■ **PASSAGE SHOWN**:

+ + +

Yesterday we watched a documentary on what is now being called "America's Stonehenge," in Salem, New Hamphire. When I was a kid living a few towns down, it was called "Mystery Hill"; before my time it was called "Pattee's Cave," after the farmer who owned the property in the 19th century. It's an interesting site whose importance and history have apparenly been conflated for years.
Mystery Hill, the name I grew up with and with which I am most familiar, contains a number of large stones in various formations. Well, the stones are not that large when compared to England's Stonehenge, but a number of them weigh a few tons. The stones leading down to the main site are placed vertically -- which we are told is something common with ancient Celtic sites. Some of the stones are arranged to mark the soltices and other astrological events. There is also a large flat rock with runnels that has been claimed to be a sacrificial site, the runnels to catch the blood an deliver it to a bowl that ciould be placed at the bottom of the rock. A nearby room made of stone has a six-foot deep opening leading to the sacrificial altar and which could be used as a speaking tube, allowing the voice of a priest (or a god?) to echo through the ceremony. Heady stuff for the younger me. Heady stuff, also, we have been told, for H. P. Lovecraft, who, we have also been told, visited the site several times and was greatly affected by it.

+ + +

Can you continue the passage about Mystery Hill in Salem, New Hampshire, starting from its final sentence?

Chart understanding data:

+ + +

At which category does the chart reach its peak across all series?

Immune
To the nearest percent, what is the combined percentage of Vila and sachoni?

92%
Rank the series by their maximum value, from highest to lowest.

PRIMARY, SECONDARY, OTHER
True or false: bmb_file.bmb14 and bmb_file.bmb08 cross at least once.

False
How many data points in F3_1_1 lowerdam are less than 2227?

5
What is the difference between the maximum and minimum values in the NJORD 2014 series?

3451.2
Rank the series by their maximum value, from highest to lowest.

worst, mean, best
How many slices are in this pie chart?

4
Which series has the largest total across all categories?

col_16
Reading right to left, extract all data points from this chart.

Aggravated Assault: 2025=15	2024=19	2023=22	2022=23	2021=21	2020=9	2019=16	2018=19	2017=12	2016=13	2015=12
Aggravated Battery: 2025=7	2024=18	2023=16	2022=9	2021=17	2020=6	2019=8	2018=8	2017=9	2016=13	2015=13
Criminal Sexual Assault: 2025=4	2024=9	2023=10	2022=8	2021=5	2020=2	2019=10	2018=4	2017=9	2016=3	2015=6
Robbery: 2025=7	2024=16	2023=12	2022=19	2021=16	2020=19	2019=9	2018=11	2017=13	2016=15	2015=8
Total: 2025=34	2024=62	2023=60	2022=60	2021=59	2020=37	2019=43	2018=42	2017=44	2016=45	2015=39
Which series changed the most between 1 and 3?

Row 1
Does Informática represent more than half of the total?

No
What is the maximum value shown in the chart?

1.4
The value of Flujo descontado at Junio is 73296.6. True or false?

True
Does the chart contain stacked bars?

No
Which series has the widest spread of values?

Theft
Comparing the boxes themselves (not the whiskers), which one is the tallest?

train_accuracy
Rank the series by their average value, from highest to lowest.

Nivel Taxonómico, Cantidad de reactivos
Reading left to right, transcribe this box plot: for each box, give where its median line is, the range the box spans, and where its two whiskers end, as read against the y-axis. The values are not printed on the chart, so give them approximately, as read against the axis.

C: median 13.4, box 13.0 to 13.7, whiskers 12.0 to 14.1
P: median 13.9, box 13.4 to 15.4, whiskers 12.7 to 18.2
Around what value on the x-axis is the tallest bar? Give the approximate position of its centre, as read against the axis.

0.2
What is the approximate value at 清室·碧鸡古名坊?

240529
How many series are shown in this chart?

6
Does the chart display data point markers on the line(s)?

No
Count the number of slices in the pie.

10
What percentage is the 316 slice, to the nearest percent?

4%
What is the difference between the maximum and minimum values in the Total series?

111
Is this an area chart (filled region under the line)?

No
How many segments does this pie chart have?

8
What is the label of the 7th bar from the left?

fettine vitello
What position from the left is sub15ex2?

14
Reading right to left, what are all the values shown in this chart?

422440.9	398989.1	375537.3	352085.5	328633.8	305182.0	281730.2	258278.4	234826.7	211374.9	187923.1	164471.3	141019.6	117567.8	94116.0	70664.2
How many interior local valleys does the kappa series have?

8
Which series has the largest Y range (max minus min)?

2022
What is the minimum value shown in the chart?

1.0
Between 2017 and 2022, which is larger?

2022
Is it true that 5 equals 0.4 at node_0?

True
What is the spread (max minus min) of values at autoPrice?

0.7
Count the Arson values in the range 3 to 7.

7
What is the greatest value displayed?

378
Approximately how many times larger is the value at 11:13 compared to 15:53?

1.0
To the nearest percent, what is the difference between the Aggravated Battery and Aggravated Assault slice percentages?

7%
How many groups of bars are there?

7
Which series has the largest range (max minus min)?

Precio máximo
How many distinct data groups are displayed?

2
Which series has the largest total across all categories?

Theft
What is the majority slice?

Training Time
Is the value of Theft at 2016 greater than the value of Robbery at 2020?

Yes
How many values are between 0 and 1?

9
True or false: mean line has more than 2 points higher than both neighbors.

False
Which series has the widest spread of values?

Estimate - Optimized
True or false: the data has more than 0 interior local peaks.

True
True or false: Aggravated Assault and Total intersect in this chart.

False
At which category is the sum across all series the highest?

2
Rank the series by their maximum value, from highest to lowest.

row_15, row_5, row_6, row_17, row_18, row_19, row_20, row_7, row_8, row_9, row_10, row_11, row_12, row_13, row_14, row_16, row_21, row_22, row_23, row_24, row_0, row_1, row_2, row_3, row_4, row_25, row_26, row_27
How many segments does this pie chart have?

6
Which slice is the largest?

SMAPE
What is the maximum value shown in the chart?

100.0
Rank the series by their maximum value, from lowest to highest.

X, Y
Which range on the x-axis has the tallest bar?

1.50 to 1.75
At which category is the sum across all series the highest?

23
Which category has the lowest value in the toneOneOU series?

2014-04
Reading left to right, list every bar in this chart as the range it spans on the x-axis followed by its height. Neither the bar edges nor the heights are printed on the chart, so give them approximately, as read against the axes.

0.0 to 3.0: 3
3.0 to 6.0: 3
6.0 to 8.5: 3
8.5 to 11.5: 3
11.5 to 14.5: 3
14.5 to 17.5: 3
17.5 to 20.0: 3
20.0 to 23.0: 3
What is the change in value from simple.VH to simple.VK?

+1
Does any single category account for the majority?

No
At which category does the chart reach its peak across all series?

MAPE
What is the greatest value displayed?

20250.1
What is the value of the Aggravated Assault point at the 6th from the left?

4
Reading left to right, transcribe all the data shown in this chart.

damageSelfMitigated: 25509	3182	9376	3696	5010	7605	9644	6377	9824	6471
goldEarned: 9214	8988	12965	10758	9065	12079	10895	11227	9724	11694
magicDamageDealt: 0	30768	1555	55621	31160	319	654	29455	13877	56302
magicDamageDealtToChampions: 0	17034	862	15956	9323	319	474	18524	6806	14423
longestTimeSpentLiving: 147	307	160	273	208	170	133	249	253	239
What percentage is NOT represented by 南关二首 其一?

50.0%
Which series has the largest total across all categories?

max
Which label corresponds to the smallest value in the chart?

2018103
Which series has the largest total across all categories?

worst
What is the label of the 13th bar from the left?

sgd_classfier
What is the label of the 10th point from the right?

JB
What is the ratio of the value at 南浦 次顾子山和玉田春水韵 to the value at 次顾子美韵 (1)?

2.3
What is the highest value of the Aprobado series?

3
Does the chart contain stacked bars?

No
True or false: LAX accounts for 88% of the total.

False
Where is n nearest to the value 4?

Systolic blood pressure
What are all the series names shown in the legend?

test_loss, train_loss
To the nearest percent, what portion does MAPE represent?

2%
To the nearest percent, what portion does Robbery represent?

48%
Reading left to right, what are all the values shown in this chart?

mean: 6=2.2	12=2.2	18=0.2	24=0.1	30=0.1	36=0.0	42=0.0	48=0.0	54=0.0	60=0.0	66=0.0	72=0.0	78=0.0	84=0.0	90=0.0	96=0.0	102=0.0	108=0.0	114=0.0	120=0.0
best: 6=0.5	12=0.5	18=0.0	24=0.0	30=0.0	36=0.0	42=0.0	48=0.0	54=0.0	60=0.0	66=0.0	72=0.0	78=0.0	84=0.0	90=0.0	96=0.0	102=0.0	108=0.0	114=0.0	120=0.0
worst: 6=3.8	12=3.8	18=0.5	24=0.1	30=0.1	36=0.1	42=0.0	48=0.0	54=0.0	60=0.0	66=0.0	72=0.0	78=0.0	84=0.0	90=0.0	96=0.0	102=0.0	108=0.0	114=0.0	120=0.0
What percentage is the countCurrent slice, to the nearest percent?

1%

+ + +

■ **FINAL ANSWER**:
Yeah. Well...
From Pattee's time the site was known for its boulders. Pattee used to take in paupers (presumably being paid to do so by the town) and he used a number of spots around his farm for storage. In the 1930s, a man named William Goodwin became obsessed with the idea of the stones were proof that pre-Columbian Irish monks had settled the area. Goodwin bought the site in 1937, changed the name to Mystery Hill and began promoting the site to match his beliefs. (Evidently, he also moved a number of the stones to better match his theories. The family of the current owners bought the site in the mid-Fifties an have been promoting the hell out of it ever since. The term America's Stonehenge first was used in a newspaper article in the Sixties and the family co-opted the name for the site officially in 1982. Never mind that there was no connection with the British Stonehenge, thhis was a catchy name for the tourist attraction. (But wait! Where's there's a PR opportunity, there's a way. In a little bit, I'll get to the newly "discovered" connection with Stonehenge.)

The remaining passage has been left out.